V-Commander on the other hand will give you the means to manage all of your current vSphere virtual machines, policy controls, charge back, some additional performance information and the ability to setup self service automated provisioning of single virtual machines (version 4.5.4). Every thing that you can get with V-Commander is included so there are no additional components to buy. The self service automated provisioning is not what I would call true cloud functionality like you can get from vCloud Director, OpenStack, or CloudStack but it does take you future than just server virtualization.

Both solutions really on there being a vSphere environment that includes vCenter servers and esx hosts.

vCloud Director needs:

  • vCloud Director server (per vCenter)
  • vShied Manager server (per vCenter)

V-Commander needs:

  • V-Commander server

The installation and setup of vCloud Director is pretty involved and truly borders on the line of painful. I would at the moment say this solution is not something you’re going to just download, install, and setup for production use without getting tons of lab hours in. There are a lot of moving parts with vCloud Director which adds complexity to the solution but once you get it, you’ll see that the complexity turns into a more scalable solution than V-Commander. You will also get an additional level of networking and security for multi-tenancy use cases that V-Commander does not offer.

On the other hand V-Commander is very easy to install, setup and get familiarized with. In 15 - 30 minutes you can have V-Commander up and managing 20 plus vCenter servers and all there virtual guests. To setup the self service side will take a little longer but in less than an additional hour, you can have services (vm templates) setup with workflows for automated provisioning.

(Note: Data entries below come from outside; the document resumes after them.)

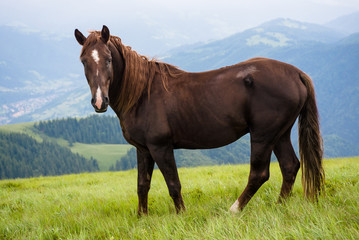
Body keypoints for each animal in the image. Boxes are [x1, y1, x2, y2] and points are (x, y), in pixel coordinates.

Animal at [74, 25, 324, 215]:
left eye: (108, 60)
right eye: (84, 61)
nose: (99, 102)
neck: (142, 93)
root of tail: (296, 73)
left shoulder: (160, 147)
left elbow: (173, 184)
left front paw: (181, 215)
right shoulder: (143, 149)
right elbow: (142, 185)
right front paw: (141, 217)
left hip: (263, 135)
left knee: (259, 174)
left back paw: (234, 210)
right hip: (279, 134)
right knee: (290, 166)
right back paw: (280, 206)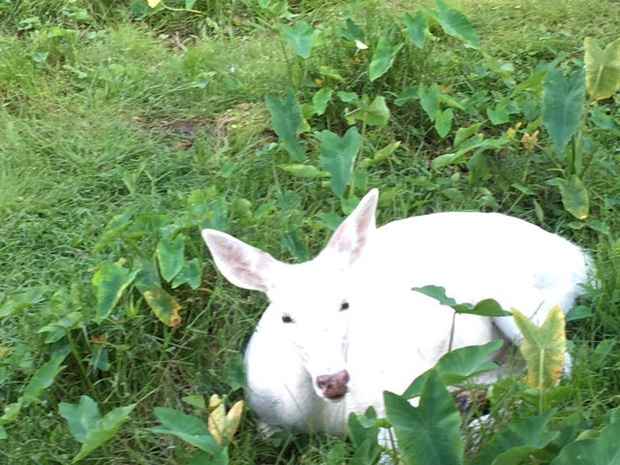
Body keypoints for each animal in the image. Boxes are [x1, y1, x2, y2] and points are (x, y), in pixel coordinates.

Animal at [202, 188, 592, 436]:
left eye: (345, 303)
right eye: (285, 316)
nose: (334, 380)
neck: (323, 417)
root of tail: (580, 260)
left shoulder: (405, 400)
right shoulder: (262, 415)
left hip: (523, 306)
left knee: (557, 374)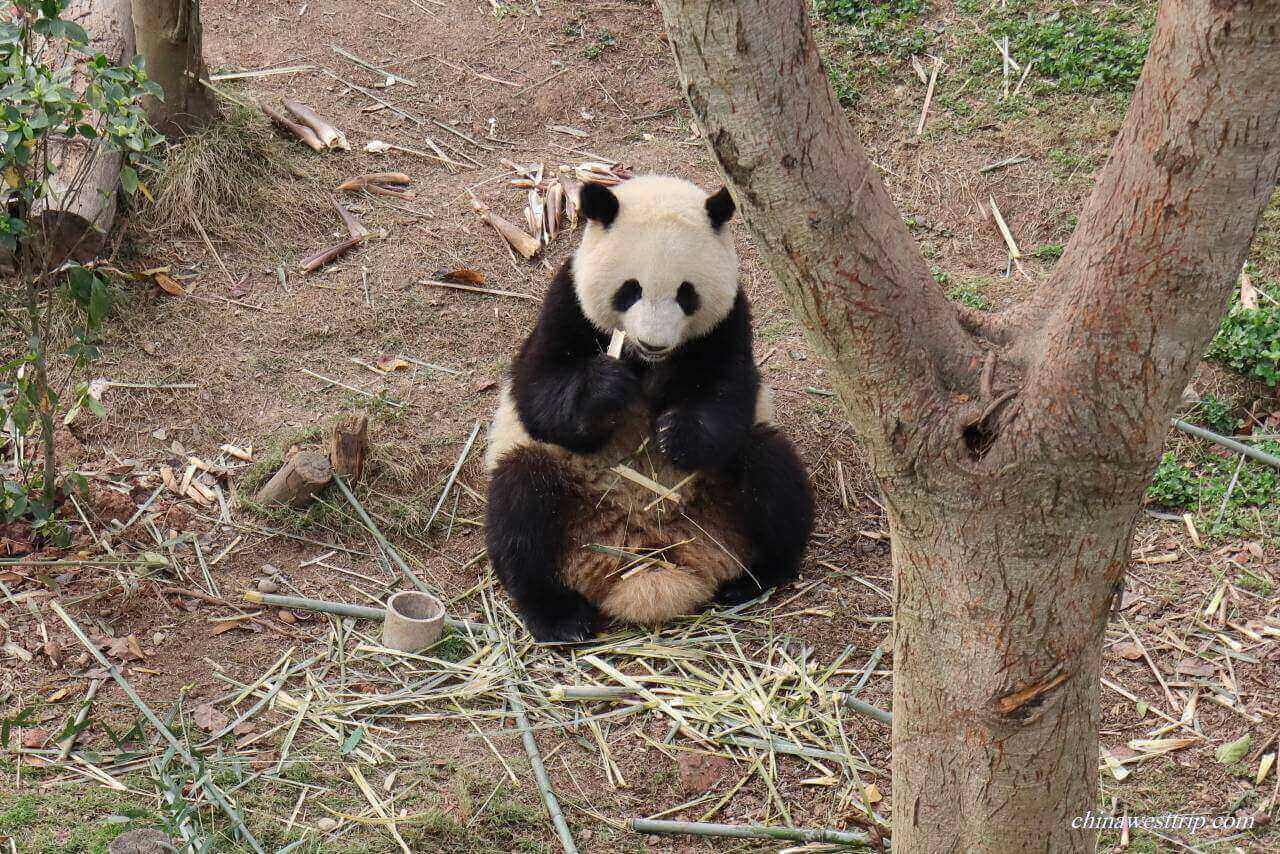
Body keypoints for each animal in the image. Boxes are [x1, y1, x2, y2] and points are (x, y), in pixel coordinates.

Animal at [483, 174, 814, 642]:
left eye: (686, 294)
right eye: (631, 289)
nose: (653, 342)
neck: (647, 363)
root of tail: (645, 558)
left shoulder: (729, 320)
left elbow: (731, 393)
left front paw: (677, 434)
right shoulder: (567, 302)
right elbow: (538, 391)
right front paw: (607, 387)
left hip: (720, 498)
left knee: (770, 467)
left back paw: (752, 578)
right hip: (567, 494)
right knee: (520, 501)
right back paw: (560, 616)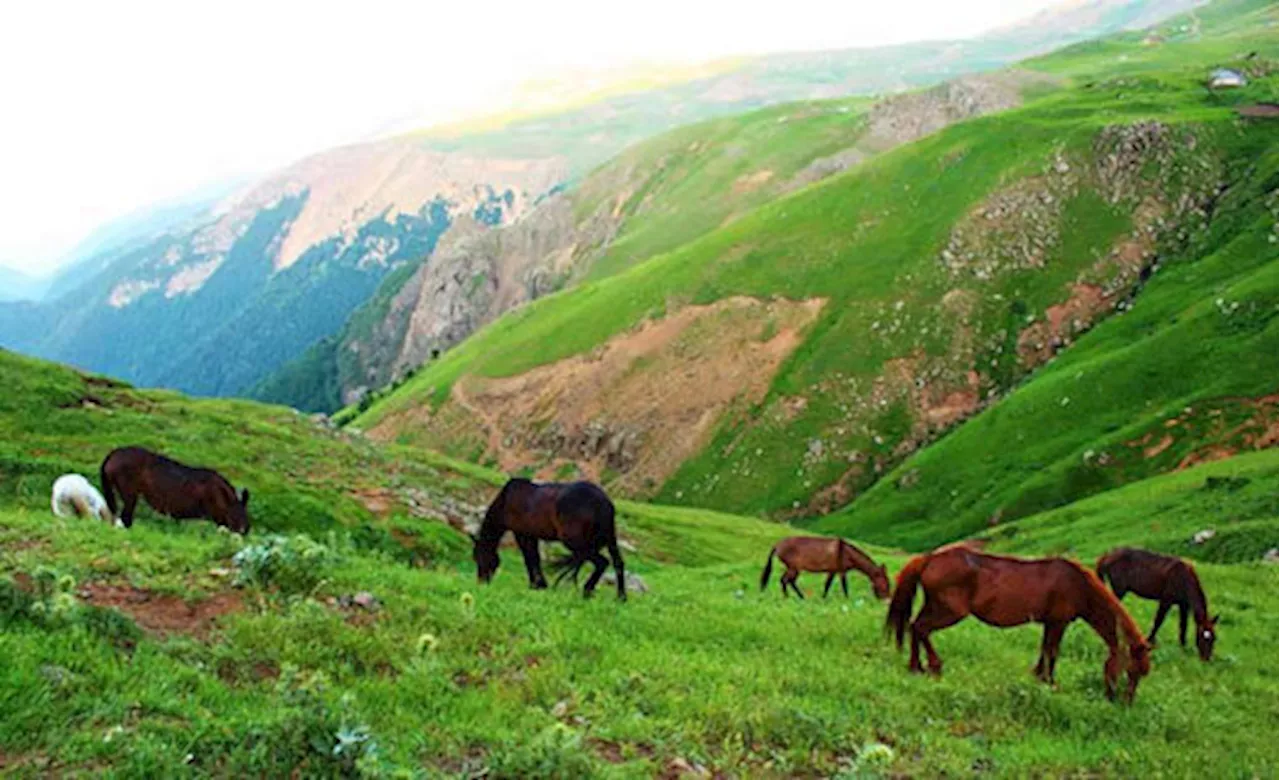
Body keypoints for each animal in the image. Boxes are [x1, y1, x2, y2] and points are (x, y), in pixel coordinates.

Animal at [98, 443, 250, 535]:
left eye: (246, 514)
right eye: (236, 515)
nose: (246, 530)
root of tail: (112, 455)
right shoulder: (213, 517)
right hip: (130, 494)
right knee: (126, 518)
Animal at [473, 476, 627, 599]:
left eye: (478, 557)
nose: (481, 582)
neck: (506, 501)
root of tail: (603, 502)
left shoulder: (522, 534)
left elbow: (529, 558)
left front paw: (536, 584)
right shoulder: (531, 535)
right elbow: (534, 558)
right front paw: (539, 584)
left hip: (576, 543)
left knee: (602, 562)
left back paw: (587, 591)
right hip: (607, 539)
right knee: (618, 563)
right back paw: (620, 597)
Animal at [757, 532, 890, 599]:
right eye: (885, 584)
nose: (887, 599)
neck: (846, 552)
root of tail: (777, 545)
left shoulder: (834, 571)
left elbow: (828, 585)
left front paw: (823, 598)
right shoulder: (840, 571)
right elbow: (843, 585)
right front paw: (847, 599)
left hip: (793, 568)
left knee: (789, 581)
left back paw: (800, 597)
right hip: (793, 567)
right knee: (785, 580)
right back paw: (788, 597)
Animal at [890, 540, 1152, 701]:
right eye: (1131, 671)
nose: (1124, 704)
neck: (1079, 586)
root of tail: (928, 559)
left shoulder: (1050, 623)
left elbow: (1045, 650)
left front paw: (1039, 678)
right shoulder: (1058, 623)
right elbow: (1052, 652)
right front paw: (1050, 682)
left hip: (935, 606)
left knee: (914, 626)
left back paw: (916, 667)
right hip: (949, 611)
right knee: (921, 628)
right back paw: (933, 666)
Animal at [1090, 545, 1218, 660]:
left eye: (1214, 638)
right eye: (1203, 637)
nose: (1206, 659)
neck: (1184, 577)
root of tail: (1107, 555)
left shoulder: (1183, 605)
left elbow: (1183, 625)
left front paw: (1183, 646)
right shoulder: (1166, 600)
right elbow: (1158, 621)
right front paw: (1149, 642)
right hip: (1119, 589)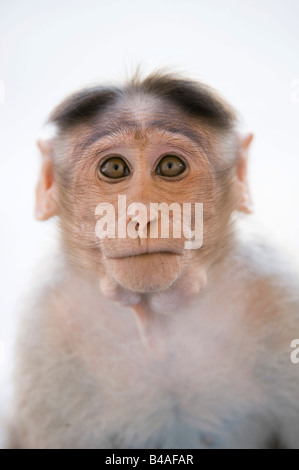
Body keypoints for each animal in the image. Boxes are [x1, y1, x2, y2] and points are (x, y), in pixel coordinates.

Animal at [5, 71, 299, 450]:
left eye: (171, 166)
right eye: (114, 167)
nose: (143, 214)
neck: (157, 322)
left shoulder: (277, 296)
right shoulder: (48, 327)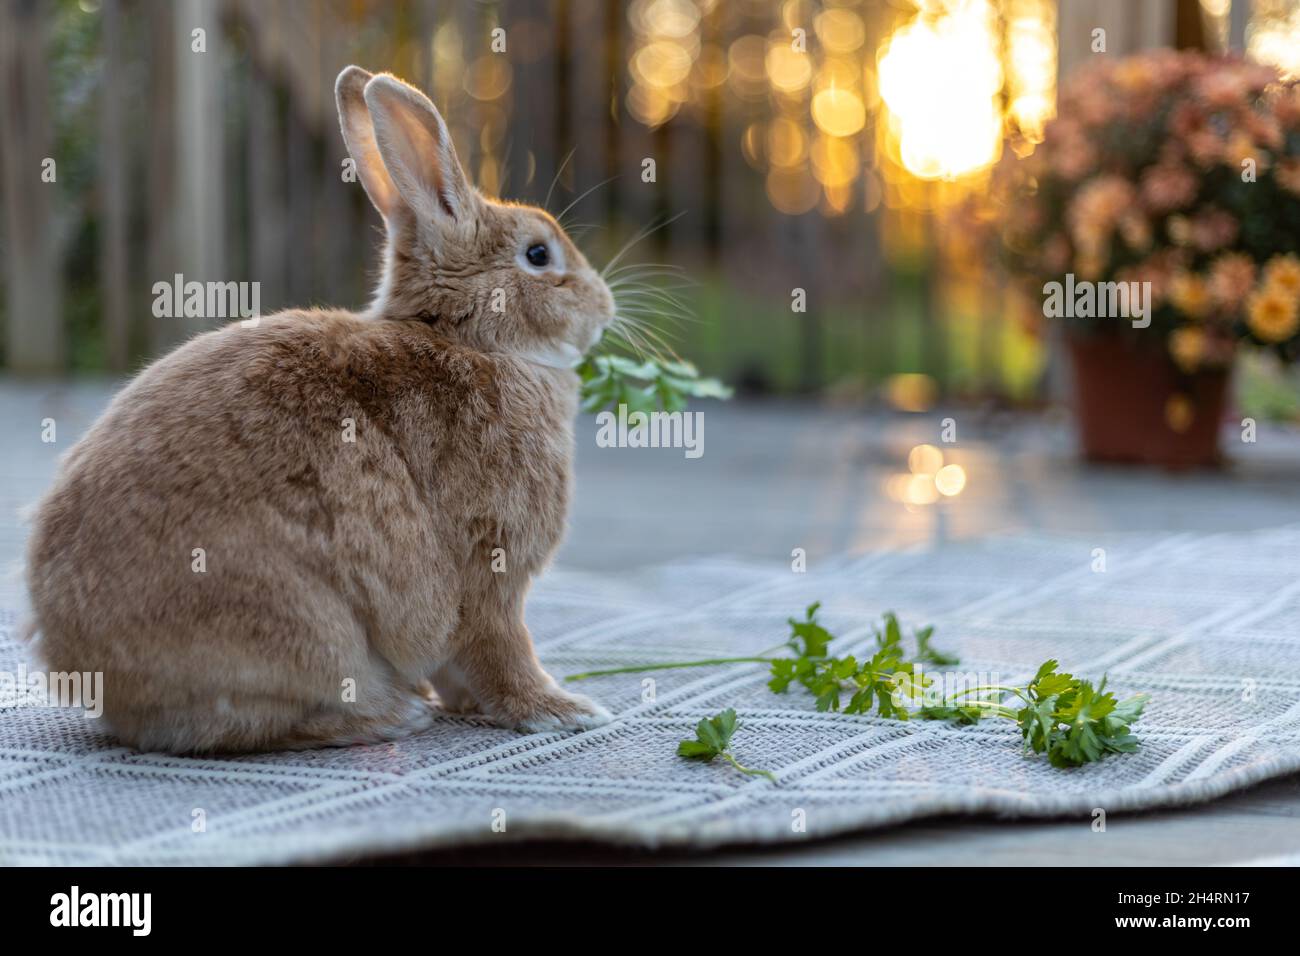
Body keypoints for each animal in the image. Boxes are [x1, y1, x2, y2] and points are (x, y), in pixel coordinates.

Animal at [25, 67, 613, 754]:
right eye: (539, 255)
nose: (604, 307)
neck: (471, 340)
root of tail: (85, 669)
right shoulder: (491, 574)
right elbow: (502, 653)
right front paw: (565, 710)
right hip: (305, 627)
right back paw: (394, 716)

I happen to use this product for production in a globally dispersed environment and I will say that given the size of this environment I first used V-Commander to manage posed some challenges. Most have since been resolved but the simplicity in its design makes me feel that it’s not as scalable or flexible as vCloud Director. One main thing with having global V-Commander users is that there is only a single V-Commander server and if your users are in remote locations with high latency, their experience with this web based application may not fair well.

So, overall I think both products are great. I’m still not so sure that vCloud Director is what most enterprises or small business really needs, especially those that already have vSphere environments. But I do see how it fits cloud providers very well. Not to sound bias but I do think V-Commander would fit more environments better than vCloud Director but that’s just me and my two cents. Don’t just take my word for it. Try them both out for yourself.